School enrollment shows decline; COVID-19, other factors to blame

The number of students enrolled in Wrangell Public Schools has dropped by nearly half in the past 30 years.

According to data from the Alaska Department of Education, enrollment for the 1991-92 school year totaled 527. The 2021-22 school year enrollment totaled 257 in the fall count.

So where have the children gone?

“I came in ’94 and the mill was still running,” said Bob Davis, assistant principal for Wrangell High School and Stikine Middle School. “The mill went down about a year later and things have been rough ever since. When COVID hit, things really dropped, and we haven’t recovered entirely.”

The 2020 U.S. Census data shows there are 420 school-age children (5 to 18 years old) residing in Wrangell. “We still have around 50 students that are still enrolled in different or homeschool programs outside of the Wrangell Public Schools District, that at one time attended our schools,” said Schools Superintendent Bill Burr.

Deducting those 50 from the school-age population of 420, leaves about 113 kids not enrolled in Wrangell schools. Of course, Davis said, there are some in the census age range that have graduated and some have dropped out, but there are some that just aren’t being counted.

“I’m also concerned because a lot of kids have dropped off the radar,” Davis said. “And they’re not, I think, in homeschool situations.
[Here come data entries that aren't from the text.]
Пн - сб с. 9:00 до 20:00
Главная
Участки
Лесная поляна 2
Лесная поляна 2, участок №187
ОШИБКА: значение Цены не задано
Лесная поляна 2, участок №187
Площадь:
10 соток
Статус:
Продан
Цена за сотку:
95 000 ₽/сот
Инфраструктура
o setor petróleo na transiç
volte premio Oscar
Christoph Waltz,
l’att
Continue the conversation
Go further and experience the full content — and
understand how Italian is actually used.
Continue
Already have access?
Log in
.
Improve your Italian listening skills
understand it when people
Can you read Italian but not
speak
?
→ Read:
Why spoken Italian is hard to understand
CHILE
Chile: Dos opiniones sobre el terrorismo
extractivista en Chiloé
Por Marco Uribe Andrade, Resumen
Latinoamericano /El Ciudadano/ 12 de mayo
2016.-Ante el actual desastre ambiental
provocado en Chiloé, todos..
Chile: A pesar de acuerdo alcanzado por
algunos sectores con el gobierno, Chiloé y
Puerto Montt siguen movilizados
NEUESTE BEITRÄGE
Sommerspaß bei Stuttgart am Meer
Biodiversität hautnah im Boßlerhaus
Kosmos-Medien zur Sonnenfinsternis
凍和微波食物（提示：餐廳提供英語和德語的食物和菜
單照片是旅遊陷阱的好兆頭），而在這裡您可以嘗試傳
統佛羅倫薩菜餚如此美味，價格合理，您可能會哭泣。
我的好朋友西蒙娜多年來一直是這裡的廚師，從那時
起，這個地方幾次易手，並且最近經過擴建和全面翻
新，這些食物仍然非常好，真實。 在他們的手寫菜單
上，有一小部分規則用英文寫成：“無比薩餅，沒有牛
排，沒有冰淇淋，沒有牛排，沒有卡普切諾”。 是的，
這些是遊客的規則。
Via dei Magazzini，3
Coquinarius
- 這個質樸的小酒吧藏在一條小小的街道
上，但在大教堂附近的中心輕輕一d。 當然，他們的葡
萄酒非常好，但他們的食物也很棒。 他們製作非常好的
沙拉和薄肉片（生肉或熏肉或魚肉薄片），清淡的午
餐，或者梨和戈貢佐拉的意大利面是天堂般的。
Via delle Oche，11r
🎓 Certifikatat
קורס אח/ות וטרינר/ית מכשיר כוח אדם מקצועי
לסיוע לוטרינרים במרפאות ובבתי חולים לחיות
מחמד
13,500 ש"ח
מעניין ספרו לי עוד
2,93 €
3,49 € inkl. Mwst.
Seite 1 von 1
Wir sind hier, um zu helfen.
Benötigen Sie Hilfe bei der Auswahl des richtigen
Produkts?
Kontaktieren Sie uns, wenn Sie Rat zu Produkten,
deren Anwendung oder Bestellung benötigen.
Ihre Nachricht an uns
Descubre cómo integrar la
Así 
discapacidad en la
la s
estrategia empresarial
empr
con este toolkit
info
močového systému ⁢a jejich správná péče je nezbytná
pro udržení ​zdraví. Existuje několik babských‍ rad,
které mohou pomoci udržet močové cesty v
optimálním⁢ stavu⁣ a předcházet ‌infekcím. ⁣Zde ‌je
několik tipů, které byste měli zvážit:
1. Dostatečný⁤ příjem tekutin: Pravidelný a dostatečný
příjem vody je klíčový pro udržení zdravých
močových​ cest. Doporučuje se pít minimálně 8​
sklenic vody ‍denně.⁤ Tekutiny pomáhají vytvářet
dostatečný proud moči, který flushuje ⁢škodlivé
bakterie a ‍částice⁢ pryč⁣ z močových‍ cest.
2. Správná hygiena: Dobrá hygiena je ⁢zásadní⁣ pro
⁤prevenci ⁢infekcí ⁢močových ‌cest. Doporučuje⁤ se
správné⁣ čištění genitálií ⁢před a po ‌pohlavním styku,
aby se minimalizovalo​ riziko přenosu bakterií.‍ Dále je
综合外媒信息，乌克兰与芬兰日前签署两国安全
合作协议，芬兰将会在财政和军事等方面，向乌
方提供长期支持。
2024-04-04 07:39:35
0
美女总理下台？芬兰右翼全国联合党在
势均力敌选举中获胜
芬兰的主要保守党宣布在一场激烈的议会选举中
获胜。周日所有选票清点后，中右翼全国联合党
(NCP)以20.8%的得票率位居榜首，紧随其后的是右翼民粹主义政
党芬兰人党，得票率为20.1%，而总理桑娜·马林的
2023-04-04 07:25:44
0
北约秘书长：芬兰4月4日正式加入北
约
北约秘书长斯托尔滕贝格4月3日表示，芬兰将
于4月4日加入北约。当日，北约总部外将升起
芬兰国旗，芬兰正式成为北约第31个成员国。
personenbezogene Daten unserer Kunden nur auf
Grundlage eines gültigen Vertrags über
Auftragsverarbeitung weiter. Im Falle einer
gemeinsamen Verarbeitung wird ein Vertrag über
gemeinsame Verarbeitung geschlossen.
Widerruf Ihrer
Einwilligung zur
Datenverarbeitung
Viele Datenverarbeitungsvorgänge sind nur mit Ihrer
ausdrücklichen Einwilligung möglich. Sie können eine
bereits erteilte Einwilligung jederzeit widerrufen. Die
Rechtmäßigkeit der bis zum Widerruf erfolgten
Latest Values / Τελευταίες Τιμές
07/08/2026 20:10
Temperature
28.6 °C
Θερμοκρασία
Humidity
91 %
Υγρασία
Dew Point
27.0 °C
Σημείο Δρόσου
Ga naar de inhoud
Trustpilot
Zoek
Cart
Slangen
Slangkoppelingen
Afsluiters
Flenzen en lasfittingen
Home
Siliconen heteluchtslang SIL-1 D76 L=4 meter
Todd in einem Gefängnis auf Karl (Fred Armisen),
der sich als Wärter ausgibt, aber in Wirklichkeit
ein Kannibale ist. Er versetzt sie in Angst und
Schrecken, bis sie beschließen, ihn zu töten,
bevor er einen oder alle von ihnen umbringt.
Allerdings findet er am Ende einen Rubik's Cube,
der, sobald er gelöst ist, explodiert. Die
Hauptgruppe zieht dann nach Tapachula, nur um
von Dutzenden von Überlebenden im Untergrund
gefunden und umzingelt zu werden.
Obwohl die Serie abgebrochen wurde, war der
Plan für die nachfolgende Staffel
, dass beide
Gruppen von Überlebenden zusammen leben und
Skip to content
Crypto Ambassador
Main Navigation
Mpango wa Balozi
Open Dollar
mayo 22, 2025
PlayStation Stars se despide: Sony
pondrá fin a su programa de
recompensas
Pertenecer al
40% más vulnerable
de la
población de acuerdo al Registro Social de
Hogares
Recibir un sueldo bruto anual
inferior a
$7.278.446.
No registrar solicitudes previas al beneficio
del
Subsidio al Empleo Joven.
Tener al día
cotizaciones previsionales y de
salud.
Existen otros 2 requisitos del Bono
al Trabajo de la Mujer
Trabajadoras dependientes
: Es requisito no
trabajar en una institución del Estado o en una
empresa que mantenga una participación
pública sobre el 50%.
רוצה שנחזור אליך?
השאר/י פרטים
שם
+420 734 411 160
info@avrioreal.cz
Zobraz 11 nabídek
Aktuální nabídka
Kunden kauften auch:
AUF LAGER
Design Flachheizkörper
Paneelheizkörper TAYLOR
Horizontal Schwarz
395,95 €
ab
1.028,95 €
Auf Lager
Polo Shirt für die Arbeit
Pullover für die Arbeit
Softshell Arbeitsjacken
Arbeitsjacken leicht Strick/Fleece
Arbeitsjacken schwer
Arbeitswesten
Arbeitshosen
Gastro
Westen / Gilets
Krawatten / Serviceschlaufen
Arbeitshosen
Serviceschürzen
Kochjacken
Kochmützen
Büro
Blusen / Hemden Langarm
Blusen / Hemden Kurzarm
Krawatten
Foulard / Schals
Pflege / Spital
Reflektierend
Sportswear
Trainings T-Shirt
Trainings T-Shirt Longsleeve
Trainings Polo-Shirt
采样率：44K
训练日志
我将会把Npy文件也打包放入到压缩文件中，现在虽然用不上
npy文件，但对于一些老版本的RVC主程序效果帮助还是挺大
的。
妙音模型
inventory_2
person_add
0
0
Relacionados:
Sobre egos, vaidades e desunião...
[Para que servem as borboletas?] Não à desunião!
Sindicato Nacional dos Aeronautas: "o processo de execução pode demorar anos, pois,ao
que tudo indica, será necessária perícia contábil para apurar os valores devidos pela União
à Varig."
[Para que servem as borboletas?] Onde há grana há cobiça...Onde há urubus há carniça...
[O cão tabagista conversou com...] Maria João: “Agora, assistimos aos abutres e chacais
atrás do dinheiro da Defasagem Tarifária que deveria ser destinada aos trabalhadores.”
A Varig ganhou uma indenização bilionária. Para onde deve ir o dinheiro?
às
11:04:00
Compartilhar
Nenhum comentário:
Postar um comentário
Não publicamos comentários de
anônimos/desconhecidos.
They’re just not going to school.”

As for homeschooled students, Davis feels that many parents taking on the task of teaching at home “do a fantastic job of that, and I support that 100%.”

Census data showed that Wrangell’s median age is 49. A 2014 Alaska Department of Labor Economic Trends Report showed that the borough’s median age was much higher than that of Alaska’s median age of 34. “Older populations have lower birth rates and more deaths, and Wrangell also tends to lose population through more people moving out than in, which is common for smaller Alaska communities,” the report read.

A Labor Department report from 2019 stated, “Alaska’s negative net migration trend has also contributed to this shift to an older population. Since 2013, Alaska has lost substantially more people to migration each year than it’s gained, leading to little or no total population growth.”

Wrangell’s school-age children comprise about 19% of the community’s population, which is on par with the rest of the state.

Declining school enrollment isn’t just a concern to the amount of state funding the district receives, it affects the opportunities the district can provide to the kids that are attending school.

The lower student count in recent years has cost the district a few hundred thousand dollars in state funding each year. State funding covers about 65% of the district’s general fund budget.

“For almost my whole career here, we’ve been losing students to a large degree,” Davis said. “What that means is we have to eventually reduce staff. But what we try to do when we reduce staff is we don’t reduce programs and opportunities for kids. Teachers are doing more with less. It’s getting to the point, in my opinion, that that can’t continue. Teachers are working their tails off.”

He went on to say staff can do a lot, but doing those things well is difficult when teachers have too much on their plates. “So, if you had more people, you could focus and offer more programs and they’d be more in-depth. It takes more money, it takes more staff.”

Burr said there was a drop-off in enrollment after COVID-19 hit the community in 2020. “Last year was around 200 (students) and the current year, we budgeted on having 225 students.” The actual count surpassed that number, bringing some relief to the school district budget.

Enrolled students are tallied during the district’s count period, which is late September through late October, Burr said. “This is then run through the state of Alaska’s foundation formula, which considers a number of factors that are factored into the district average daily membership, then multiplied by the base student allocation,” he said. The base student allocation equals $5,930 per student, with additions for high-cost areas, special-needs students and other factors.

“Those that aren’t in school hurts (state) funding and opportunities, but more than that, for those kids who aren’t getting a good education, that we don’t have eyes on, part of it I’m worried about some of those kids’ physical safety,” Davis said. “All the data shows abuse and neglect skyrocketing.”

Though there aren’t any ready solutions other than getting more kids enrolled, Davis believes hard decisions must be made.

“It’s time to take a look at the whole system and say what elements are we going to be exceptional at and what elements are we going to have to give up,” he said. “I don’t know what those elements should be, but we continue to come up with these great ideas and keep saying, ‘Yes, yes, yes,’ but we’ve never cut, cut, cut.”